Sim, com certeza. Hoje existe a tecnologia extraordinária dos dispositivos eletrônicos, digitais. Em determinadas experiências ela acaba mandando na linguagem.  Acredito que tem de ser exatamente o contrário, às vezes é necessário matar a tecnologia, trabalhando na contramão dela, subvertendo seus padrões para sacudir a linguagem. Tive um professor de fotografia na faculdade – me formei em desenho industrial –, o Roberto Maia, que dizia para abandonar a tecnologia quando ela ameaça atrapalhar. Ele foi o cara que me ensinou a gostar de fotografia. Com o tempo entendi que essa arte não se aprende, se pratica. Ou você acha que o (Henri) Matisse se rendeu à qualidade das tintas? Você acredita que a forma de alterar a perspectiva de (Paul) Cézanne é porque ele estava preocupado com as tintas ou a qualidade do canva? Não. É porque eles tinham algo a dizer, gestos a manifestar. A tecnologia é uma ferramenta insuficiente. Por mais fantástica, muitas vezes é insuficiente, até porque ela é boa demais, tão boa que gera um paradoxo esquisito. Às vezes eu começo a destruir a qualidade da imagem para chegar ao lugar que não é o da perfeição.
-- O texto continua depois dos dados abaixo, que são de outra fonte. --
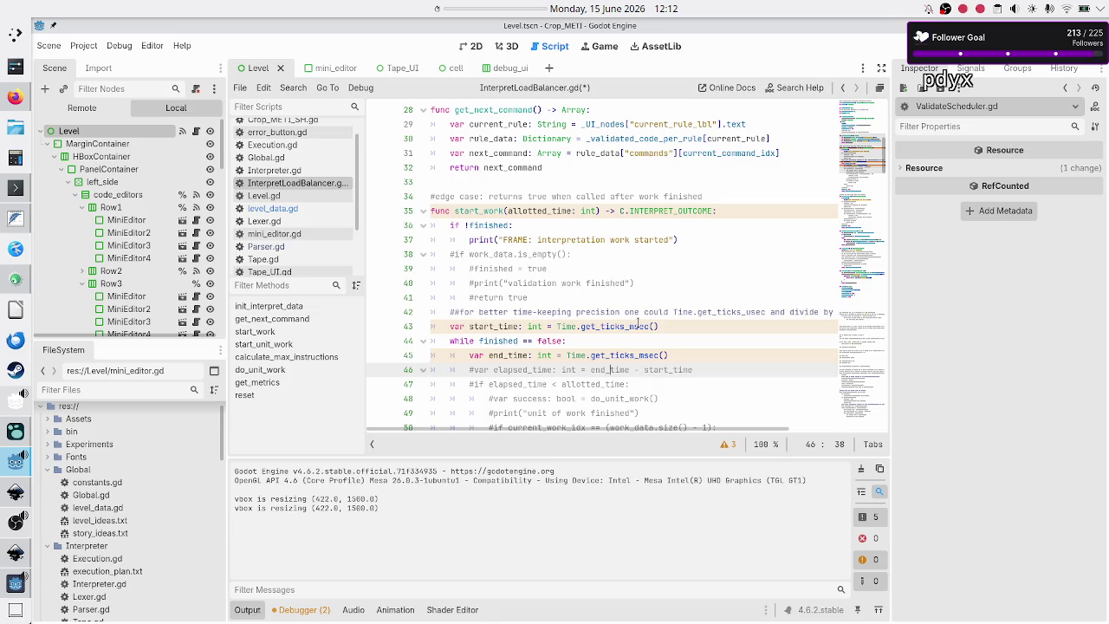
key("BackSpace")
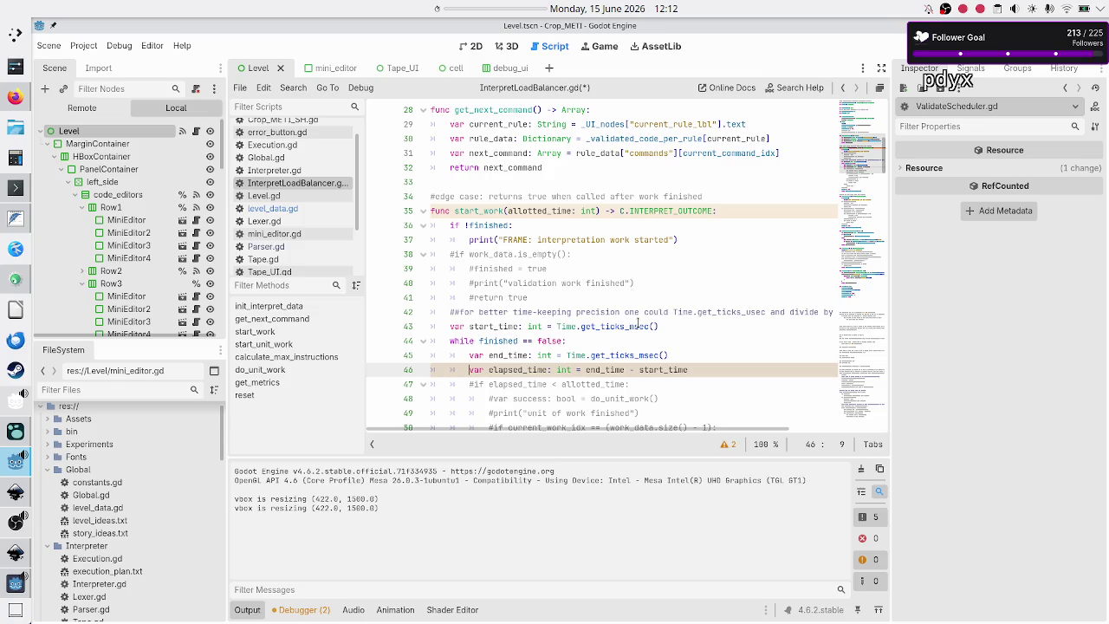
key("Down")
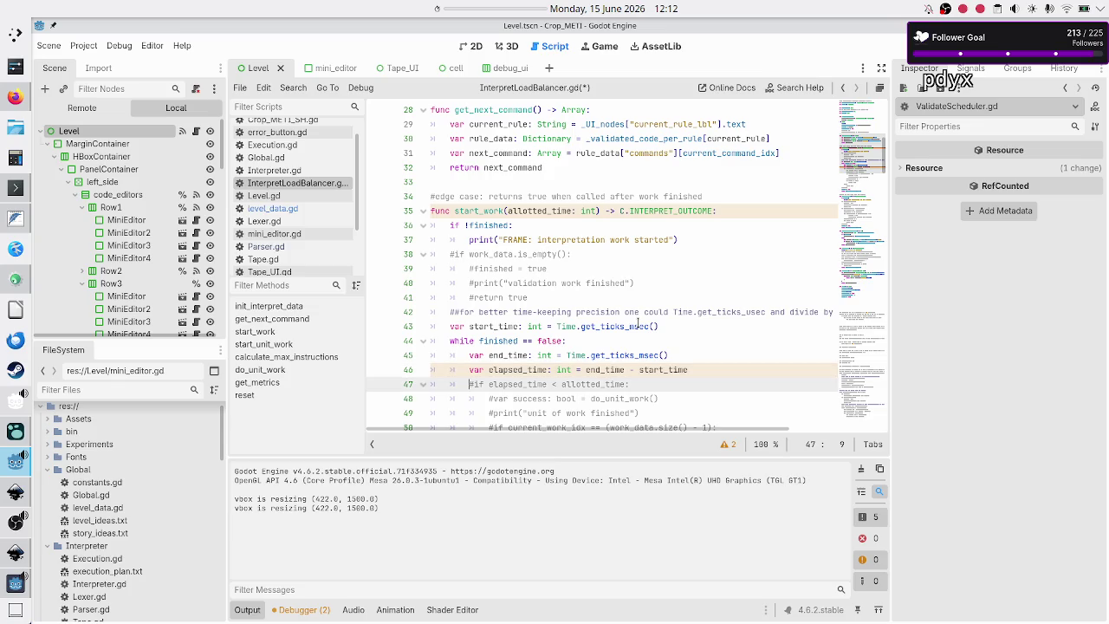
key("BackSpace")
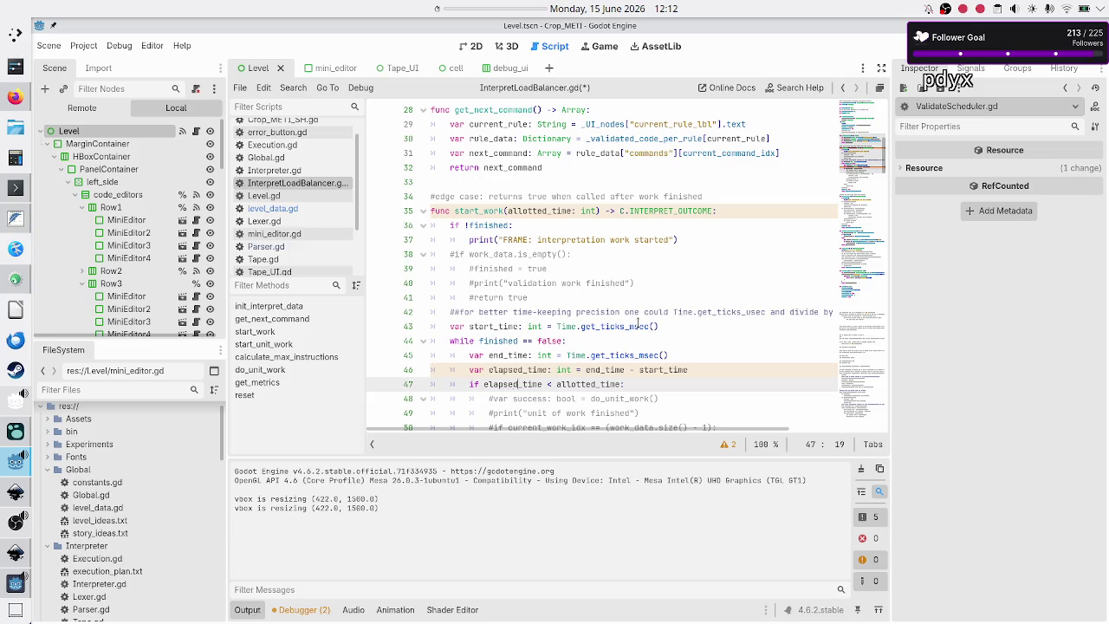
key("End")
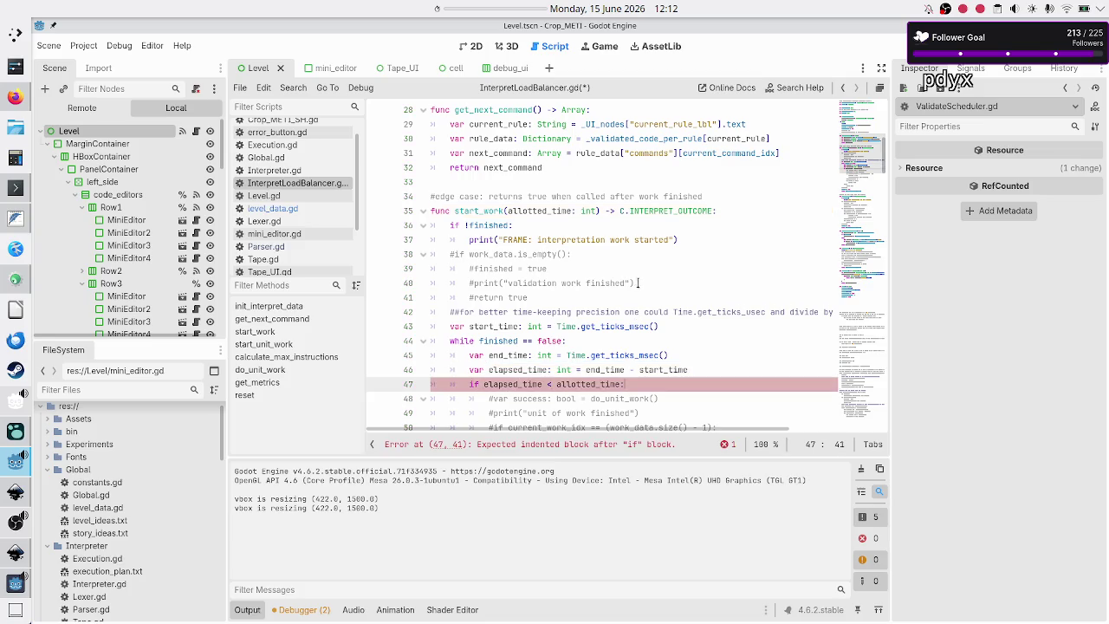
double_click(543, 211)
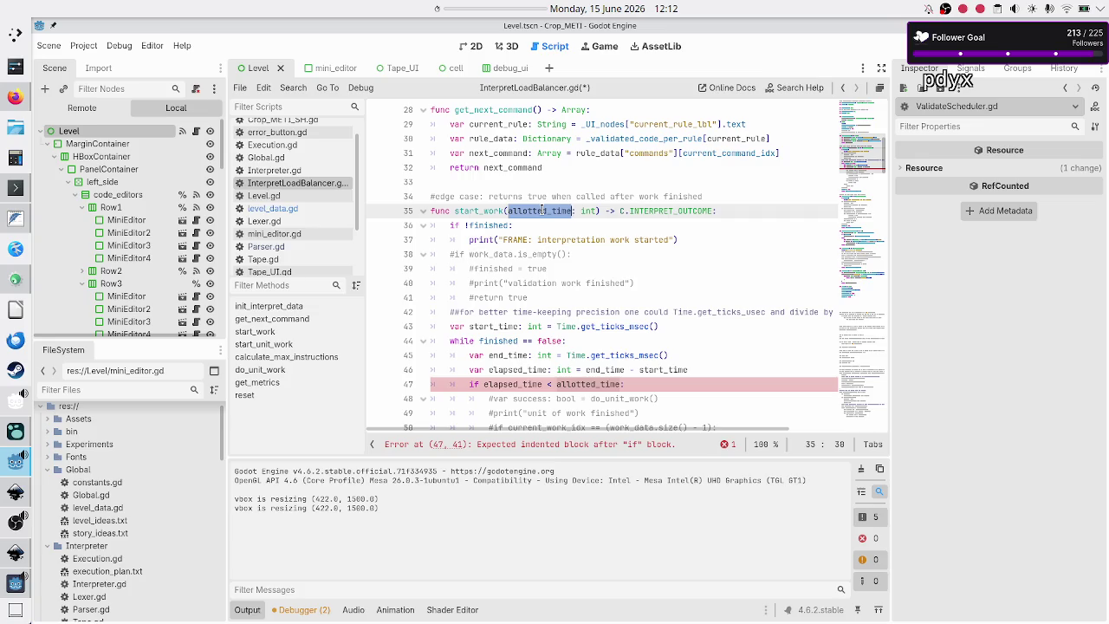
- Uncomment the else: line on line 56 below the elapsed_time check
scroll(641, 210, "down", 4)
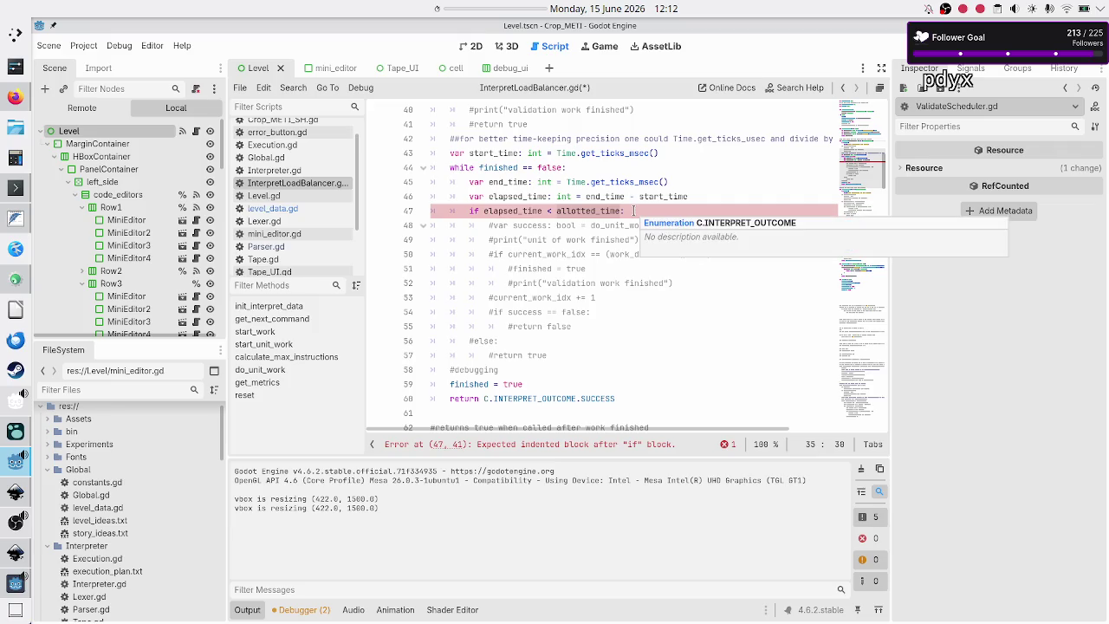
left_click(648, 209)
O cinema é um truque, se passa numa tela bidimensional e finita. Já a realidade é tridimensional e infinita. É uma diferença muito grande. A gente só pode representar um objeto através da linguagem.

 

Os cineastas com os quais você colabora sempre mencionam seu nome com reverência. Como se dão essas parcerias?
Eu visto a camisa, acredito naquilo. Comecei a perceber que a minha contribuição não estava só no nível da fotografia. Diretores fazem filmes a cada 3 anos, já o fotógrafo está sempre na ativa. Tenho uma questão pessoal com o plano. Você é jornalista, escreve com as palavras. A palavra no cinema é o plano. Penso diariamente no plano. Quando estou trabalhando é como se parisse uma coisa da qual não tenho muita dimensão. Compreendi melhor isso realizando Um Filme de Cinema. Indago porque um plano termina e/ou começa, quanto tempo tem um plano, por que motivo coloquei a câmera na posição A e não na B. É um exercício constante. Descobri, ao conversar com os diretores, que eu não estava mais falando apenas sobre fotografia. Aí virei diretor.

 

Então essa transição foi uma necessidade?
Foi exatamente uma necessidade. Comecei a querer dizer as coisas de outras formas. A maneira como eu trabalho acabou gerando parcerias com vários colegas, parcerias essas que se complementavam de uma colaboração à outra. Foi assim com Walter Salles, Cláudio Assis, com tantos que trabalhei. Quando a Sandra Werneck foi dirigir o Cazuza: O Tempo Não Para (2004), me ligou e disse que só aceitaria a empreitada se eu dirigisse junto, porque era um projeto muito ambicioso. E eu topei. Outra pessoa se encarregou da câmera e eu fiz a fotografia só de longe, porque ela praticamente ficou a cargo do Lula Carvalho. Na condição de diretor, comecei a ter medo. Aliás, o medo me levou a dirigir, não a certeza ou a experiência. Até porque, “a experiência é um farol voltado para trás”, como diria Pedro Nava. Você, quando começa um texto, não é igual ao que era ao iniciar o anterior…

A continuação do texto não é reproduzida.